11. De nouvelles formes de minorités, autrefois « non visibles », accèdent
désormais à une audience mondiale sur le réseaux des réseaux. Le
caractère primordial pour la croissance exponentielle dudit réseau que
représente la floraison journalière de communautés d’une extrême variété
incitera tout journaliste à se livrer à des recherches extrêmement
approfondies, sur tous les continents, avant d’évoquer l’apparition
d’une nouvelle communauté regroupant deux, voire trois, passionnés du
bouturage virtuel.
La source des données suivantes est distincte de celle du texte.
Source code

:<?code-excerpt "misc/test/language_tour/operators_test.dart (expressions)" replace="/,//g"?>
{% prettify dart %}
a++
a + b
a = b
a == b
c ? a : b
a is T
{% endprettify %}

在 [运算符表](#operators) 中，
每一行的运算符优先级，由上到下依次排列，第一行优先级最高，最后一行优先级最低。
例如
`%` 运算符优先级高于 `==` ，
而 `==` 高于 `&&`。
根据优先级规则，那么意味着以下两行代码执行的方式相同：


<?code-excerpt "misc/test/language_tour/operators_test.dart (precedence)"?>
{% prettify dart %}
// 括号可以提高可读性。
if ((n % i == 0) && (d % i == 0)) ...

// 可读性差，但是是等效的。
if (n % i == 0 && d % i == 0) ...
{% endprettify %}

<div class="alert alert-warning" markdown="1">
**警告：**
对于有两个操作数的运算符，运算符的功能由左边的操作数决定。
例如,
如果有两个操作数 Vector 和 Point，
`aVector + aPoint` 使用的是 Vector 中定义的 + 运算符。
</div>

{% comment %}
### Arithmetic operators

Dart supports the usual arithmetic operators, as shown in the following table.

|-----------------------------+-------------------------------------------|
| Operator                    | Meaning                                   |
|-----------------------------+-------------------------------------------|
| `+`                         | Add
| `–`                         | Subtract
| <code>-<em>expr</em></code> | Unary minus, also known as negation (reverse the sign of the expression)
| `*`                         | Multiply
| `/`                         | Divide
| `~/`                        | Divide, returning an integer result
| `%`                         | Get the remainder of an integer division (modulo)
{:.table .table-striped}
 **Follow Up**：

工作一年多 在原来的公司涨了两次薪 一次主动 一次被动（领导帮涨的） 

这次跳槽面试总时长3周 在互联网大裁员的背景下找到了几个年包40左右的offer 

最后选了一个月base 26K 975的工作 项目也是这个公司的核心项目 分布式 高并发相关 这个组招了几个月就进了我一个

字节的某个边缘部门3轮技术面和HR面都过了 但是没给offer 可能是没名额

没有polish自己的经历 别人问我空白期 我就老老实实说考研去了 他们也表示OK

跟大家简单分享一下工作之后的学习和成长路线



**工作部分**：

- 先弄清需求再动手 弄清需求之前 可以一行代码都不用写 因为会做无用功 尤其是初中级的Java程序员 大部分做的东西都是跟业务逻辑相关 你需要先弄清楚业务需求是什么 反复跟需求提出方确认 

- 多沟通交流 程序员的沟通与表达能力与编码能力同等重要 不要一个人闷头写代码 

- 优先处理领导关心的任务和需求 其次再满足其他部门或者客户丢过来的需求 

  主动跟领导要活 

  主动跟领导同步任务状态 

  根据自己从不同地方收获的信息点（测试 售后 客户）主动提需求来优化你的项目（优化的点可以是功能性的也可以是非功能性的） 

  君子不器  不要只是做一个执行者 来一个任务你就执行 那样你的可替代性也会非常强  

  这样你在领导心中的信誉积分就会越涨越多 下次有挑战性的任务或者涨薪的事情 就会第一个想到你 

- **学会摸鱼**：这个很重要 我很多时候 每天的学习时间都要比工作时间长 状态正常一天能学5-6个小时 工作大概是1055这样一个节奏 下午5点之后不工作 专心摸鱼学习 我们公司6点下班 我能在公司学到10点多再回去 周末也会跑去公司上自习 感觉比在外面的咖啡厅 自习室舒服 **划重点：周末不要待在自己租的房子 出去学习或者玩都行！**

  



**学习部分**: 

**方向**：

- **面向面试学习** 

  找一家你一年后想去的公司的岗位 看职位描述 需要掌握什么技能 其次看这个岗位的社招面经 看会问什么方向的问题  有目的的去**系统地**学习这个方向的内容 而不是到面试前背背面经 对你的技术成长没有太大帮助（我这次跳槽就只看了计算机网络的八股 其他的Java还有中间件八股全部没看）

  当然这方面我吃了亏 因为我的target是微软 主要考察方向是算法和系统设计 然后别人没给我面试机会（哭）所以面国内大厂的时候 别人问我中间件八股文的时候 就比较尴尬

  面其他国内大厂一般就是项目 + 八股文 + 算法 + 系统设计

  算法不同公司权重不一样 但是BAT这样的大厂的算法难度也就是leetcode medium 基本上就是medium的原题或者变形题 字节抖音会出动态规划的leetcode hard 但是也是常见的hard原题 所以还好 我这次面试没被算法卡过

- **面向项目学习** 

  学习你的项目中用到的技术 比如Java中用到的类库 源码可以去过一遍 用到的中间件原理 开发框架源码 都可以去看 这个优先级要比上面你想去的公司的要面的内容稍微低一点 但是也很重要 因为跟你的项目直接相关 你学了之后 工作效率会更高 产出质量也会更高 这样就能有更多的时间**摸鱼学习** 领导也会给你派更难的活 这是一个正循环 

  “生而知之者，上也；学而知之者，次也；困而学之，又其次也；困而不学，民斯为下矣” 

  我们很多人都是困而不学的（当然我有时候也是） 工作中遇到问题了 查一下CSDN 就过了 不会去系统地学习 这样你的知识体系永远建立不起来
Il est en effet à craindre, ce que l’on conçoit
volontiers, que les membres de ladite communauté en émergence ne
saisissent dans les plus brefs délais toutes les instances en capacité
de réparer le préjudice qu’aura pu représenter - tant l’absence de
signalement du phénomène -, qu’une mention désinvolte, hâtive, voire
tendancieuse, de l’émergence d’une nouvelle communauté, hier encore « non
visible ». Dont les perspectives de croissance, comme les bienfaits dont
elle pourrait inonder l’humanité, auraient ainsi encouru le risque de ne
pas être portés à la connaissance de plusieurs milliards d’êtres
humains.
12. Tout journaliste qui négligerait les devoirs que lui impose ce
nouveau codex ne devra témoigner ni surprise ni indignation quand son
employeur lui signifiera qu’il entend se passer de ses services. Pas
plus qu’il ne devra s’émouvoir quand, après s’être employé vainement à
retrouver un poste, il apprendra que le dossier recensant ses graves
carences professionnelles et manquements à l’idéologie de l’information
du XXIème siècle est commercialisé par une firme internationale, aux
services de laquelle recourent désormais toutes les entreprises dont la
vocation affichée est de vendre de l’information.